**DIRECTIONS**
Starting at the first line of the data, print every line up to and including the one with "right shoulder: (372, 128)", but no pictures.

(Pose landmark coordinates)

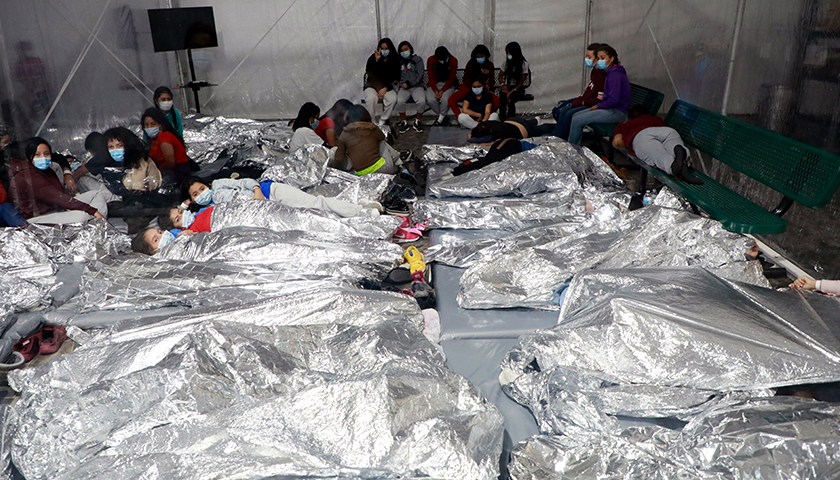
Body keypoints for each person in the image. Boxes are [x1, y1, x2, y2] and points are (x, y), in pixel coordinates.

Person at [182, 175, 380, 218]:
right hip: (268, 212)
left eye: (201, 188)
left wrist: (258, 192)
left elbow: (246, 182)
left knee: (315, 203)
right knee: (313, 216)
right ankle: (357, 206)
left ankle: (362, 211)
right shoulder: (208, 211)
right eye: (195, 194)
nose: (201, 193)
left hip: (271, 193)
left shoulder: (218, 185)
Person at [8, 138, 107, 224]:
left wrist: (68, 193)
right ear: (28, 156)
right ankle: (96, 224)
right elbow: (57, 198)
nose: (43, 158)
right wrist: (91, 211)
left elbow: (59, 195)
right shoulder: (25, 175)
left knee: (95, 195)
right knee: (82, 216)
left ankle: (96, 224)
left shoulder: (47, 170)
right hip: (36, 218)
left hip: (55, 209)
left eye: (46, 154)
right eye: (37, 155)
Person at [612, 105, 703, 185]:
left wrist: (628, 141)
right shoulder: (655, 118)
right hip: (666, 131)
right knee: (671, 143)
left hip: (641, 136)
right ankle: (679, 152)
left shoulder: (625, 125)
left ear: (630, 116)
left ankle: (673, 167)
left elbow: (617, 142)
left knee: (660, 156)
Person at [567, 44, 631, 145]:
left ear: (611, 58)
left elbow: (614, 100)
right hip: (610, 109)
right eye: (598, 58)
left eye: (603, 58)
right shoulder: (611, 73)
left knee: (578, 119)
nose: (600, 61)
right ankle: (573, 146)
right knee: (575, 116)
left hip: (617, 112)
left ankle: (573, 150)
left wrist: (598, 106)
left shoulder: (615, 75)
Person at [550, 43, 606, 140]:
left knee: (567, 112)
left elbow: (599, 98)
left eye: (589, 57)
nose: (587, 59)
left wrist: (583, 102)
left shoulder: (602, 75)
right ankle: (559, 131)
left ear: (597, 59)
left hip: (591, 103)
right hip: (586, 99)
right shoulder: (595, 72)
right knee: (559, 108)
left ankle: (559, 137)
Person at [332, 105, 402, 175]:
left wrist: (332, 168)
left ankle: (398, 161)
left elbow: (339, 159)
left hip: (361, 173)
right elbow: (382, 137)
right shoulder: (372, 128)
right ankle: (399, 162)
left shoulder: (343, 135)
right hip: (383, 168)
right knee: (381, 142)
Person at [104, 126, 162, 192]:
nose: (115, 149)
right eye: (111, 147)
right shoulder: (116, 165)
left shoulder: (139, 162)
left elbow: (138, 189)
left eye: (120, 145)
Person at [448, 44, 499, 117]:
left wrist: (487, 85)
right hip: (469, 87)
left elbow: (492, 80)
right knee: (451, 100)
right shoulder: (471, 63)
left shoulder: (489, 65)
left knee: (497, 101)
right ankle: (460, 118)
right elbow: (465, 78)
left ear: (486, 55)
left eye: (481, 56)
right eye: (478, 57)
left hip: (483, 88)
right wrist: (473, 85)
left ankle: (486, 117)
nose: (479, 58)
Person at [141, 107, 190, 181]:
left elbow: (170, 162)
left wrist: (156, 172)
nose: (149, 127)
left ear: (160, 125)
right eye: (146, 125)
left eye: (153, 124)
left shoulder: (164, 136)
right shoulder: (152, 140)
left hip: (177, 174)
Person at [363, 38, 401, 126]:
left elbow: (395, 76)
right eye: (382, 48)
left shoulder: (394, 59)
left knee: (392, 99)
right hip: (372, 86)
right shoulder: (373, 58)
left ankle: (383, 120)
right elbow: (370, 73)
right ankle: (372, 121)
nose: (384, 51)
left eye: (386, 48)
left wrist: (385, 87)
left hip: (386, 87)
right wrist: (377, 61)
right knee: (371, 98)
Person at [453, 138, 539, 176]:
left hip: (502, 144)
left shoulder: (524, 144)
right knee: (488, 161)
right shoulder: (528, 146)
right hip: (510, 146)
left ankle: (462, 167)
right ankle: (460, 169)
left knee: (486, 160)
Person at [394, 41, 426, 134]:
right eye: (402, 50)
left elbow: (419, 75)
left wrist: (409, 83)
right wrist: (399, 84)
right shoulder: (398, 61)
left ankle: (417, 120)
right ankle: (404, 122)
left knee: (421, 101)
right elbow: (395, 75)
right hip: (403, 87)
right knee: (400, 101)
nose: (404, 52)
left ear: (410, 49)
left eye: (406, 49)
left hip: (416, 86)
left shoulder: (417, 60)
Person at [425, 46, 458, 126]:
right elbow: (431, 77)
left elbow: (451, 78)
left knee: (445, 99)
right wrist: (436, 91)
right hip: (434, 84)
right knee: (430, 99)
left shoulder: (453, 61)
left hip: (448, 84)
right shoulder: (431, 60)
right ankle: (444, 116)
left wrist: (443, 90)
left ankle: (440, 120)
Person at [498, 42, 529, 120]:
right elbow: (500, 76)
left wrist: (512, 91)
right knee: (503, 98)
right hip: (508, 86)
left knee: (510, 99)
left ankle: (511, 120)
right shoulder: (506, 63)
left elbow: (522, 81)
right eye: (507, 53)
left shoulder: (524, 64)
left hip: (518, 88)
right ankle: (502, 119)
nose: (508, 55)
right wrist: (503, 85)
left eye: (509, 53)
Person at [467, 117, 553, 143]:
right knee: (530, 121)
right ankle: (534, 120)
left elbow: (493, 144)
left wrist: (478, 144)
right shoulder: (482, 124)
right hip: (512, 120)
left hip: (524, 129)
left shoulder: (498, 134)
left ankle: (558, 124)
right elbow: (469, 135)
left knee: (541, 129)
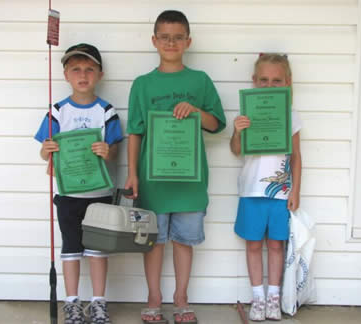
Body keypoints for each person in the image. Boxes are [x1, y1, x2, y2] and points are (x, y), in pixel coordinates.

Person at [124, 10, 226, 324]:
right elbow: (135, 133)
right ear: (154, 41)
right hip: (154, 182)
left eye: (178, 37)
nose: (171, 42)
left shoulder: (200, 81)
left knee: (184, 241)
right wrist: (132, 173)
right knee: (152, 243)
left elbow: (217, 124)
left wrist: (196, 110)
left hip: (189, 183)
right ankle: (153, 299)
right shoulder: (142, 84)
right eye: (165, 37)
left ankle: (181, 299)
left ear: (188, 41)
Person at [35, 43, 124, 324]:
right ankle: (72, 302)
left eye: (89, 69)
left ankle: (98, 302)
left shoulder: (106, 111)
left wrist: (106, 151)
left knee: (97, 250)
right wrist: (47, 150)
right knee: (71, 248)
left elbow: (115, 151)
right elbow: (43, 151)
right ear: (65, 75)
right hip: (68, 194)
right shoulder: (58, 111)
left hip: (99, 193)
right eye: (76, 69)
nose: (82, 75)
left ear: (100, 74)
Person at [230, 53, 302, 321]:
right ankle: (257, 297)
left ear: (287, 82)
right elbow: (236, 151)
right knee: (252, 245)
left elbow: (296, 157)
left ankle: (274, 296)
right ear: (254, 81)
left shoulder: (291, 116)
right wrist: (238, 132)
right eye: (264, 80)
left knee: (275, 245)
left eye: (276, 80)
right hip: (251, 191)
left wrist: (295, 191)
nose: (269, 85)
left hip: (279, 193)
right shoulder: (247, 113)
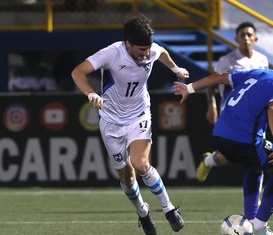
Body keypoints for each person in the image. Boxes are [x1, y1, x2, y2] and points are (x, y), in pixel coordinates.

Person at [71, 14, 187, 235]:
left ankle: (169, 208)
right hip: (111, 120)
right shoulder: (112, 53)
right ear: (128, 44)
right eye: (141, 50)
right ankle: (143, 212)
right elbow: (78, 72)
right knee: (126, 175)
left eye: (148, 49)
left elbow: (162, 53)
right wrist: (91, 94)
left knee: (141, 164)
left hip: (139, 115)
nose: (146, 54)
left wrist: (176, 69)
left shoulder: (151, 50)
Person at [173, 58, 273, 235]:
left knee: (255, 167)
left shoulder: (260, 72)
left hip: (219, 135)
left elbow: (221, 77)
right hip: (244, 139)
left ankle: (251, 221)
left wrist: (190, 88)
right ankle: (260, 228)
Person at [198, 21, 270, 183]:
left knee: (258, 155)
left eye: (249, 35)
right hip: (232, 113)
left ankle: (254, 204)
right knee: (227, 158)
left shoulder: (262, 60)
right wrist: (212, 106)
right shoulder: (227, 60)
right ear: (236, 39)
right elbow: (211, 82)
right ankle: (208, 161)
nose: (246, 38)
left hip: (256, 115)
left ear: (255, 39)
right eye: (242, 35)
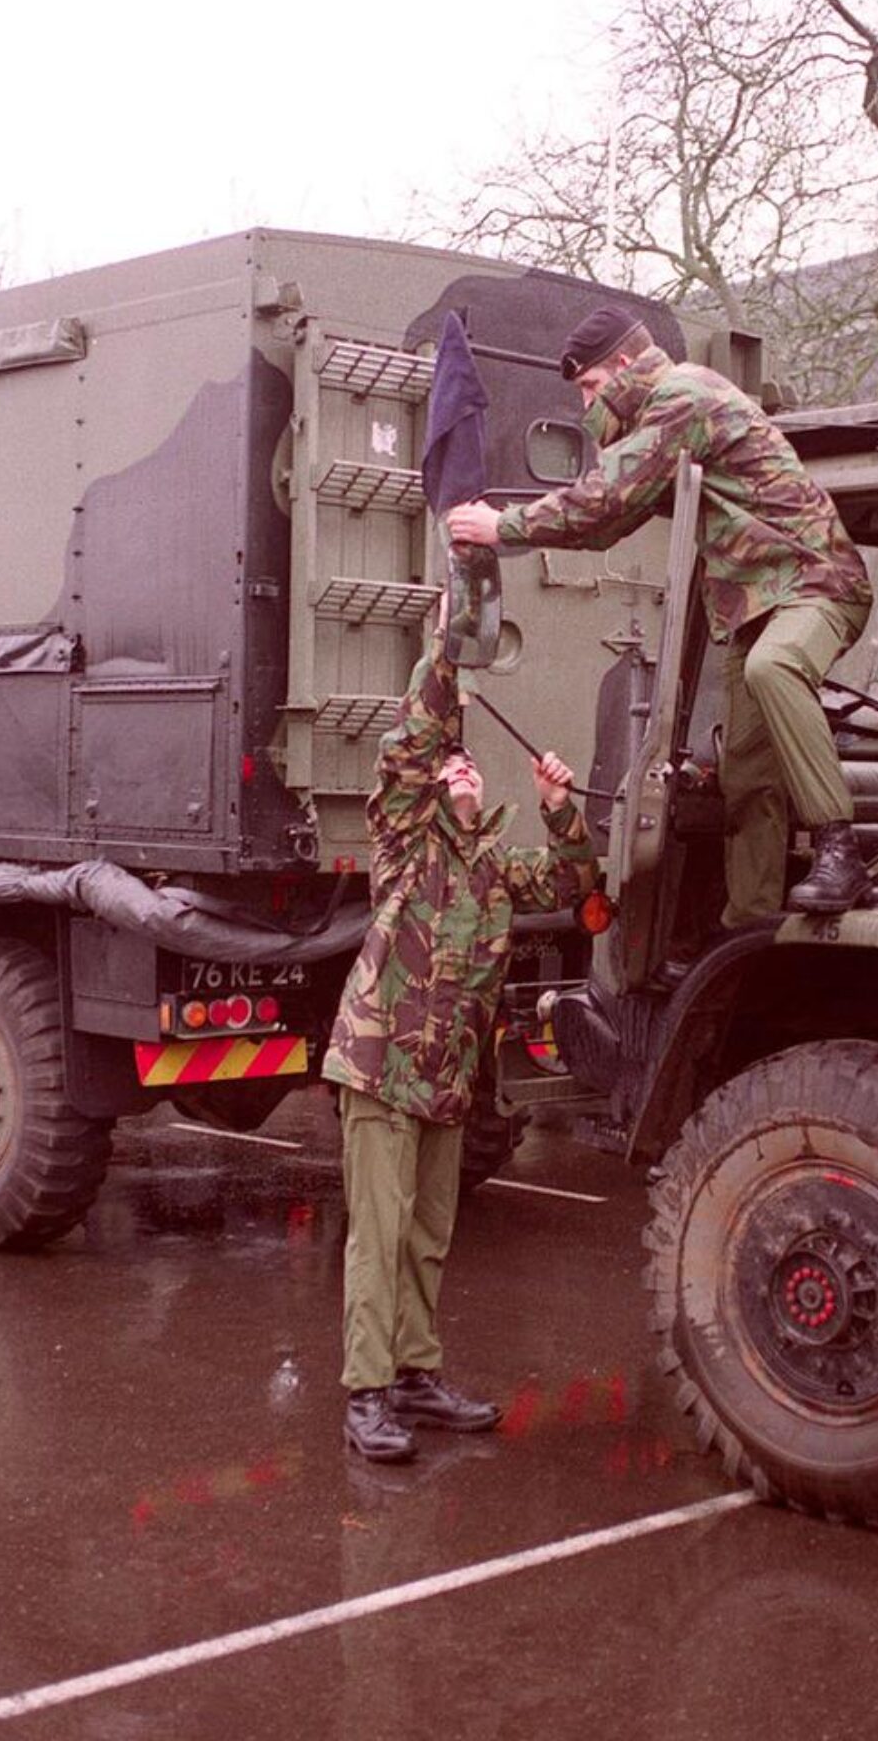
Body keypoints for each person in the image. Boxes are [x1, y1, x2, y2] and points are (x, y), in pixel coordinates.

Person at [446, 305, 874, 921]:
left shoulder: (683, 396)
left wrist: (503, 524)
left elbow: (604, 497)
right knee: (749, 778)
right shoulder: (664, 414)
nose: (589, 405)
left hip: (816, 583)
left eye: (591, 387)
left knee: (773, 669)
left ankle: (840, 846)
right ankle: (749, 925)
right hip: (754, 607)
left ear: (623, 365)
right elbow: (608, 523)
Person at [322, 603, 598, 1463]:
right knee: (381, 1230)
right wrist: (451, 648)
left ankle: (413, 1374)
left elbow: (577, 884)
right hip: (378, 1069)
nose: (463, 768)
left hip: (445, 1080)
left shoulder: (492, 866)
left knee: (428, 1234)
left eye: (469, 763)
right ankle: (367, 1394)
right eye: (451, 765)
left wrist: (559, 807)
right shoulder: (407, 842)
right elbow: (414, 739)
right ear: (433, 790)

**OUTPUT OF THE TASK**
Body keypoints for each person in the image. Boxes are [x1, y1, x2, y2] and points are (x, y), in pixel coordinates.

Person at [182, 175, 380, 218]:
right hip: (268, 212)
left eye: (201, 188)
left wrist: (258, 192)
left elbow: (246, 182)
left knee: (315, 203)
right knee: (313, 216)
right ankle: (357, 206)
left ankle: (362, 211)
right shoulder: (208, 211)
right eye: (195, 194)
nose: (201, 193)
left hip: (271, 193)
left shoulder: (218, 185)
Person at [8, 138, 107, 224]:
left wrist: (68, 193)
right ear: (28, 156)
right ankle: (96, 224)
right elbow: (57, 198)
nose: (43, 158)
right wrist: (91, 211)
left elbow: (59, 195)
right shoulder: (25, 175)
left knee: (95, 195)
right knee: (82, 216)
left ankle: (96, 224)
left shoulder: (47, 170)
right hip: (36, 218)
left hip: (55, 209)
left eye: (46, 154)
right eye: (37, 155)
Person at [612, 105, 703, 185]:
left wrist: (628, 141)
right shoulder: (655, 118)
right hip: (666, 131)
right knee: (671, 143)
left hip: (641, 136)
right ankle: (679, 152)
left shoulder: (625, 125)
left ear: (630, 116)
left ankle: (673, 167)
left elbow: (617, 142)
left knee: (660, 156)
Person at [567, 44, 631, 145]:
left ear: (611, 58)
left elbow: (614, 100)
right hip: (610, 109)
right eye: (598, 58)
left eye: (603, 58)
right shoulder: (611, 73)
left knee: (578, 119)
nose: (600, 61)
right ankle: (573, 146)
right knee: (575, 116)
left hip: (617, 112)
left ankle: (573, 150)
left wrist: (598, 106)
left shoulder: (615, 75)
Person at [550, 43, 606, 140]:
left knee: (567, 112)
left elbow: (599, 98)
left eye: (589, 57)
nose: (587, 59)
left wrist: (583, 102)
left shoulder: (602, 75)
right ankle: (559, 131)
left ear: (597, 59)
left hip: (591, 103)
right hip: (586, 99)
right shoulder: (595, 72)
right knee: (559, 108)
left ankle: (559, 137)
Person at [332, 105, 402, 175]:
left wrist: (332, 168)
left ankle: (398, 161)
left elbow: (339, 159)
left hip: (361, 173)
right elbow: (382, 137)
right shoulder: (372, 128)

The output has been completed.